Check each line below for the word "beta". How many have it? Answer with the number only.

[Recorded data]
___

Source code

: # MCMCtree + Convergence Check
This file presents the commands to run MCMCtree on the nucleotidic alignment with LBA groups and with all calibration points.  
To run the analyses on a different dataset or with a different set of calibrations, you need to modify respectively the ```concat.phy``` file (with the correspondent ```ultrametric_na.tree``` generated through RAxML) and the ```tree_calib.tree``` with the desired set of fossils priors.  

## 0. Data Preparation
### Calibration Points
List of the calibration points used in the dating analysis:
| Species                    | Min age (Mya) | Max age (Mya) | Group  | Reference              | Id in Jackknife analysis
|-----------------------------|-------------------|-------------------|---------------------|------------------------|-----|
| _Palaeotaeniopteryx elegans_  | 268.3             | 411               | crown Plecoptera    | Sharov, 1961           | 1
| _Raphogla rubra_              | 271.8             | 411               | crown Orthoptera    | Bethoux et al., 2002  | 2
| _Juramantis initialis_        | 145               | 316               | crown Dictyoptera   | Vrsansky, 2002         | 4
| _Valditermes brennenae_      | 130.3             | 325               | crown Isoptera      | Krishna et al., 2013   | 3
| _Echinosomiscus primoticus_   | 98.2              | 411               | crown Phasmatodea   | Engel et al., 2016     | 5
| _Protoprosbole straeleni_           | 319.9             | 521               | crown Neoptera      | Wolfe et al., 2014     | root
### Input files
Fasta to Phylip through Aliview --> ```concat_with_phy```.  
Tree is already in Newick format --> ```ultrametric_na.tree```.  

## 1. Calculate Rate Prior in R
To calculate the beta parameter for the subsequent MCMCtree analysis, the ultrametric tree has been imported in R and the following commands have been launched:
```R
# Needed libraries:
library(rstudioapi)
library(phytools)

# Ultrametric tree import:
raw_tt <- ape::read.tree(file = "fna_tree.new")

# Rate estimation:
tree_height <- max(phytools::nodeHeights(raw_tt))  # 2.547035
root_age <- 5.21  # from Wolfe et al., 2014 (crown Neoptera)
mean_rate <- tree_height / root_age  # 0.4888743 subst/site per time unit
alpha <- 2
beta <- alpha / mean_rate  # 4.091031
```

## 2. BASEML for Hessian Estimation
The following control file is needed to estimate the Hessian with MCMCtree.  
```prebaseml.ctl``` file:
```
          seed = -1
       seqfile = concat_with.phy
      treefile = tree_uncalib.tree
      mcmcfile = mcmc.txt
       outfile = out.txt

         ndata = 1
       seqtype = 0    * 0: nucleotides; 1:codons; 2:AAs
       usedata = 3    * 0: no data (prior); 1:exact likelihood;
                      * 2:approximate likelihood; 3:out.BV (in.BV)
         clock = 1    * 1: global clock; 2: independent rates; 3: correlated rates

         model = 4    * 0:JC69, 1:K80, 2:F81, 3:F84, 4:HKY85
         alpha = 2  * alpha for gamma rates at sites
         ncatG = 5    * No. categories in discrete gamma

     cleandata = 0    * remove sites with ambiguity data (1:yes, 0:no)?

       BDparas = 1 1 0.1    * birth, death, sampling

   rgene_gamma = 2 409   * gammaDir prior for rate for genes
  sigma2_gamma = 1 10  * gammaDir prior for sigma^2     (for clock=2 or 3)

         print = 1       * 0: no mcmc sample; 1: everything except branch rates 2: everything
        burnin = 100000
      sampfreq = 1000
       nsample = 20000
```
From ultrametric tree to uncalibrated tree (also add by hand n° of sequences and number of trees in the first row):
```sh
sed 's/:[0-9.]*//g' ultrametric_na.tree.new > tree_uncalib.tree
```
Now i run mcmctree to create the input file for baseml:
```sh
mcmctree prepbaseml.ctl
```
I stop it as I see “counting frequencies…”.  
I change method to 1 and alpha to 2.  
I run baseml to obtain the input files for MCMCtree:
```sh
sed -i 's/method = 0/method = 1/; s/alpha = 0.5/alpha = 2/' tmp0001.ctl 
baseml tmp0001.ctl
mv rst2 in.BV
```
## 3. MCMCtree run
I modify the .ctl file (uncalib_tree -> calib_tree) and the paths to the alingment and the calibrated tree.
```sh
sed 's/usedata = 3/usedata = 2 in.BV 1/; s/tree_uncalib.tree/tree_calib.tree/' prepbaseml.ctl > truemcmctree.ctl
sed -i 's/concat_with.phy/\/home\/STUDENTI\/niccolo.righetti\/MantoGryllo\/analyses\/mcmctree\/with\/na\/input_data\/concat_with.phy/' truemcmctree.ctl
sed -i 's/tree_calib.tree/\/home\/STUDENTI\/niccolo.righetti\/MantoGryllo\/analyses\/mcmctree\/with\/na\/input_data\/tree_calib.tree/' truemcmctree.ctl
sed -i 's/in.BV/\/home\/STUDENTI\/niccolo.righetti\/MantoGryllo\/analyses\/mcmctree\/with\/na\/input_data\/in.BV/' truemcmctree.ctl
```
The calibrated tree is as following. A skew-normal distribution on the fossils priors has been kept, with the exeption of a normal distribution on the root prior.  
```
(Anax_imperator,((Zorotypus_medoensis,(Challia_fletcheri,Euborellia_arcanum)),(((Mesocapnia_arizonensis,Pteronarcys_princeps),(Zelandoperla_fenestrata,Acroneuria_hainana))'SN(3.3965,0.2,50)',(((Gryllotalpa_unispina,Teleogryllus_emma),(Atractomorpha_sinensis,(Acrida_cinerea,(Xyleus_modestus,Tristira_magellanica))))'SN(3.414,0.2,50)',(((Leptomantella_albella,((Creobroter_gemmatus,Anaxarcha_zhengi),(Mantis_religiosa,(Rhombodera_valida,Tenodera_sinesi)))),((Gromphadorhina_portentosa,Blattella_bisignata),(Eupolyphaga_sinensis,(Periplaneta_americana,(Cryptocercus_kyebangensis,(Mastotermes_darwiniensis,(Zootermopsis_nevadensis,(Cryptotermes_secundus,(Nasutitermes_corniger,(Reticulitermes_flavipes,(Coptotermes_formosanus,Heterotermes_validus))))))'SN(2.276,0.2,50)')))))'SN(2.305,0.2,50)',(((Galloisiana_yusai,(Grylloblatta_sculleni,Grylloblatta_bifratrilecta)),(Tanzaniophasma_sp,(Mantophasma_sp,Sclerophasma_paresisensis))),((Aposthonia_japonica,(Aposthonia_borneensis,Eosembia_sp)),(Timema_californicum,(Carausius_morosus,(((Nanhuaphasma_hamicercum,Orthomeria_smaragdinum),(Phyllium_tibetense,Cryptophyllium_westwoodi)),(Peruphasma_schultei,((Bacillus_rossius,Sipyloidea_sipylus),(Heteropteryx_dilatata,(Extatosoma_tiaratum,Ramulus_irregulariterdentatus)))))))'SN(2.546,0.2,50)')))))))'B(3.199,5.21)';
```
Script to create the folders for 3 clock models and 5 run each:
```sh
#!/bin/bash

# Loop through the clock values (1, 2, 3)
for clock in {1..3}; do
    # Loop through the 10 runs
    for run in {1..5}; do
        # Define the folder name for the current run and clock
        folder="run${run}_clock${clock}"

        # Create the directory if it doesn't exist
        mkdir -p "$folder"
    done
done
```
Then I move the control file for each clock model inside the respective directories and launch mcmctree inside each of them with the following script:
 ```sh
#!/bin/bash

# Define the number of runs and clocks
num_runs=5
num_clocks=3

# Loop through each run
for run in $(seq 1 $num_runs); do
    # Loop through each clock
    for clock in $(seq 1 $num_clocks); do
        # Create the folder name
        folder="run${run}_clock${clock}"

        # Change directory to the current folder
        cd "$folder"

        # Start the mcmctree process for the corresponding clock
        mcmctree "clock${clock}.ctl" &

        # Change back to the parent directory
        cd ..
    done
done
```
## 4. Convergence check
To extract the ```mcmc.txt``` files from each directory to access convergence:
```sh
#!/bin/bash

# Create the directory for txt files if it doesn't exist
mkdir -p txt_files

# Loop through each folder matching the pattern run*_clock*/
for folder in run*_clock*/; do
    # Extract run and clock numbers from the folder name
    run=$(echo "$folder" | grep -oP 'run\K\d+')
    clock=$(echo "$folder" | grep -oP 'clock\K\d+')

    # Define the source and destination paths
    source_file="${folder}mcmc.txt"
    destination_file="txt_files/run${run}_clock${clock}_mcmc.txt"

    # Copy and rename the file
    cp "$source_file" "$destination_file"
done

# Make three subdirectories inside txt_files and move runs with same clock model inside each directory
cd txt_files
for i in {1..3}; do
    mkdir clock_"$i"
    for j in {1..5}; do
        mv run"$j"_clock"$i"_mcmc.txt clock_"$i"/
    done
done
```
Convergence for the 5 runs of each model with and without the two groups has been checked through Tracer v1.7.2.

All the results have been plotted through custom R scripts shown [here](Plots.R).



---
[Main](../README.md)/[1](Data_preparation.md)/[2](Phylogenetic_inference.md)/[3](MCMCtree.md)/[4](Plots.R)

___

### RESPONSE TO THIS TASK:
2